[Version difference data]

#####

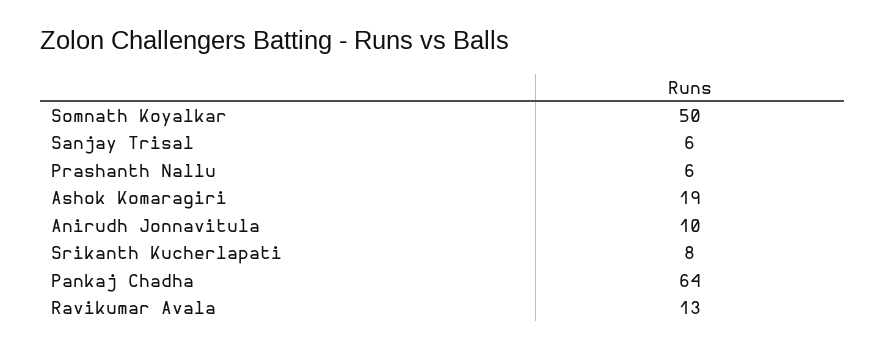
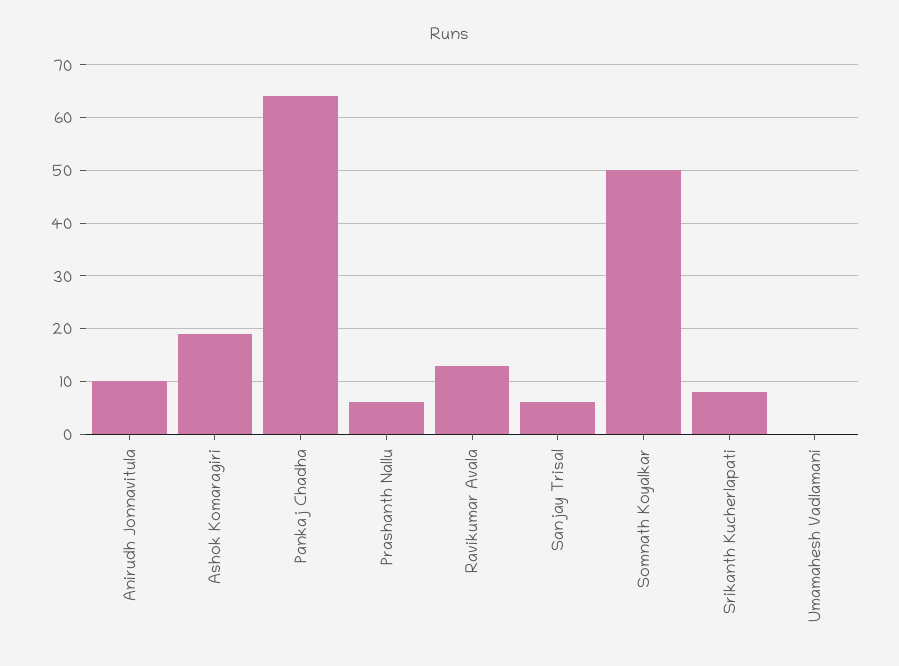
Umamahesh Vadlamani: none -> 0

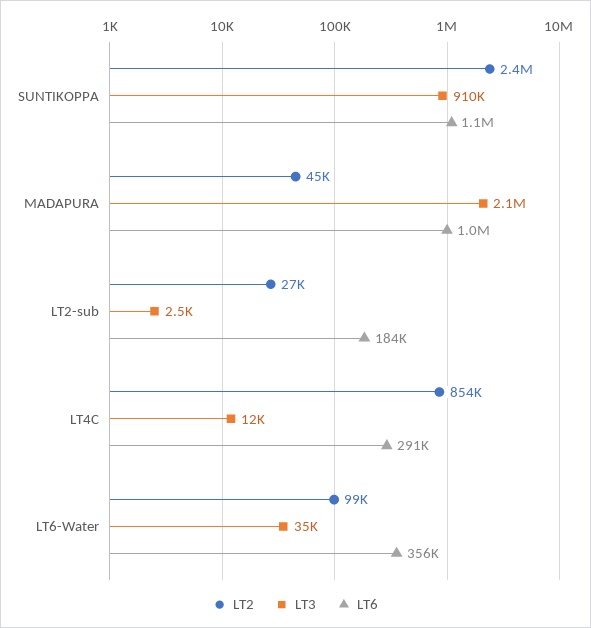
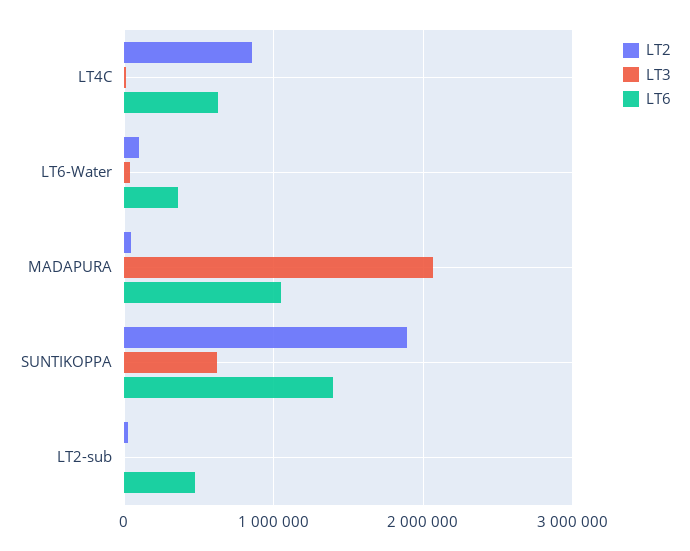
LT2, SUNTIKOPPA: 2400000 -> 1900000
LT3, SUNTIKOPPA: 910000 -> 600000
LT6, SUNTIKOPPA: 1100000 -> 1400000
LT6, LT2-sub: 184000 -> 500000
LT6, LT4C: 291000 -> 600000

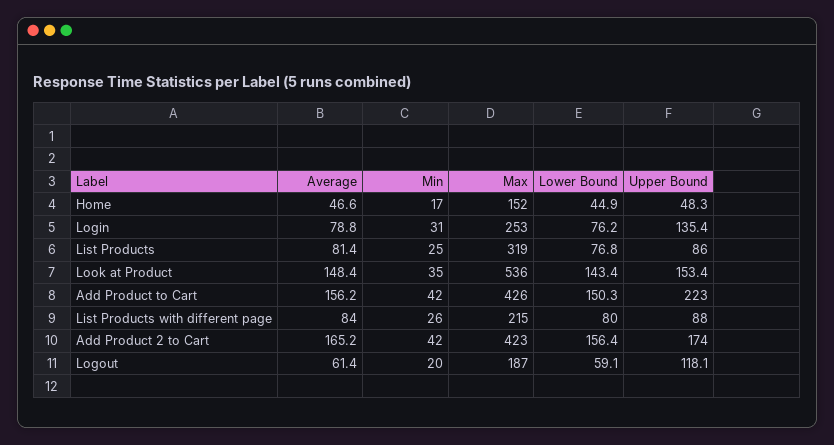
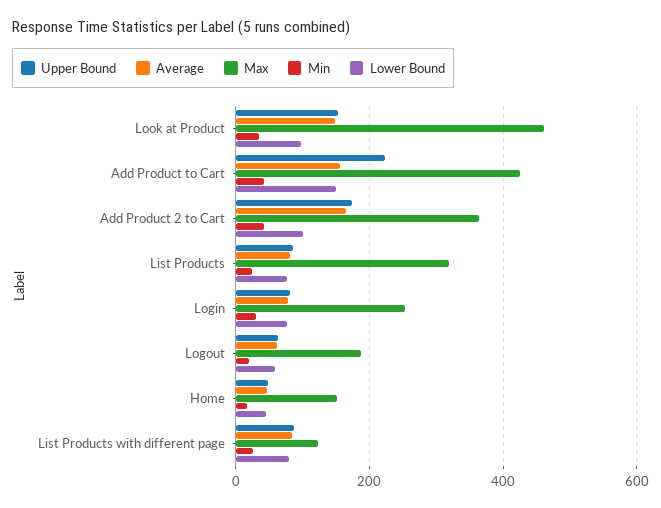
Upper Bound, Login: 135.4 -> 80
Max, Look at Product: 536 -> 460
Lower Bound, Look at Product: 143.4 -> 100
Max, List Products with different page: 215 -> 120
Max, Add Product 2 to Cart: 423 -> 360
Lower Bound, Add Product 2 to Cart: 156.4 -> 100
Upper Bound, Logout: 118.1 -> 60

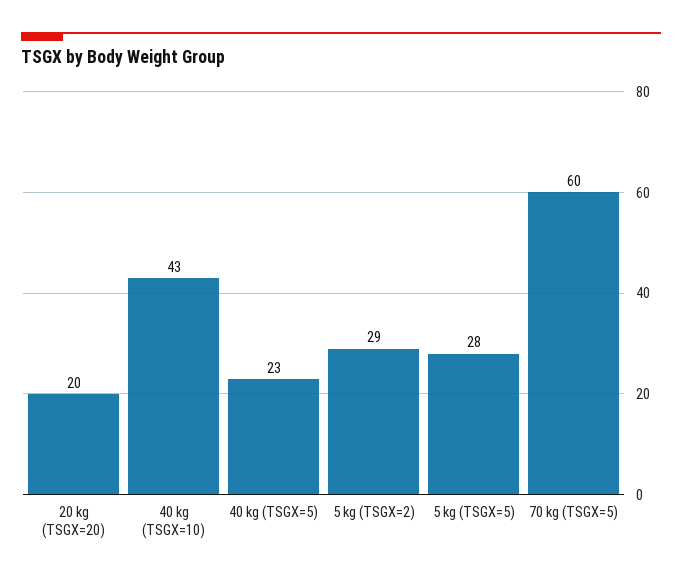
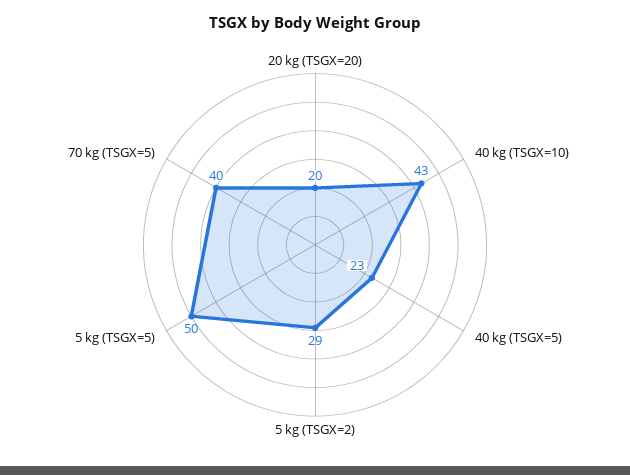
5 kg (TSGX=5): 28 -> 50
70 kg (TSGX=5): 60 -> 40

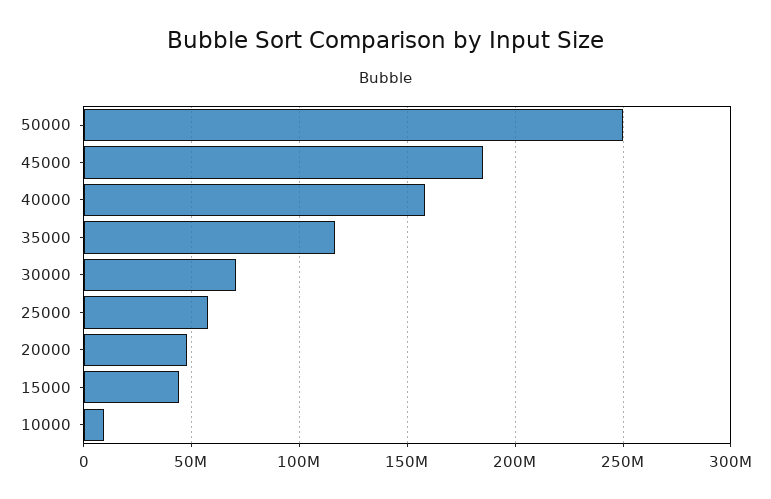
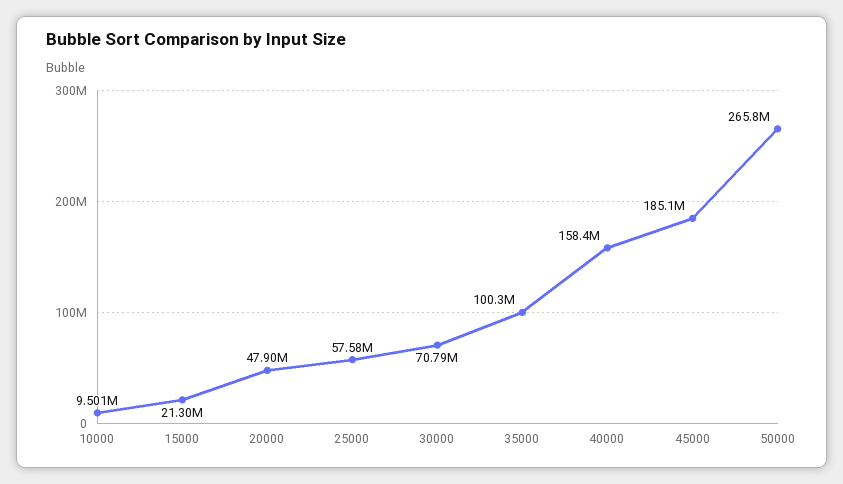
50000: 250000000 -> 265800000
35000: 115000000 -> 100300000
15000: 45000000 -> 21300000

#####

## Task to complete
Every line above is to be reproduced verbatim, and the pictures are to be omitted.

## Task answer
Umamahesh Vadlamani: none -> 0

LT2, SUNTIKOPPA: 2400000 -> 1900000
LT3, SUNTIKOPPA: 910000 -> 600000
LT6, SUNTIKOPPA: 1100000 -> 1400000
LT6, LT2-sub: 184000 -> 500000
LT6, LT4C: 291000 -> 600000

Upper Bound, Login: 135.4 -> 80
Max, Look at Product: 536 -> 460
Lower Bound, Look at Product: 143.4 -> 100
Max, List Products with different page: 215 -> 120
Max, Add Product 2 to Cart: 423 -> 360
Lower Bound, Add Product 2 to Cart: 156.4 -> 100
Upper Bound, Logout: 118.1 -> 60

5 kg (TSGX=5): 28 -> 50
70 kg (TSGX=5): 60 -> 40

50000: 250000000 -> 265800000
35000: 115000000 -> 100300000
15000: 45000000 -> 21300000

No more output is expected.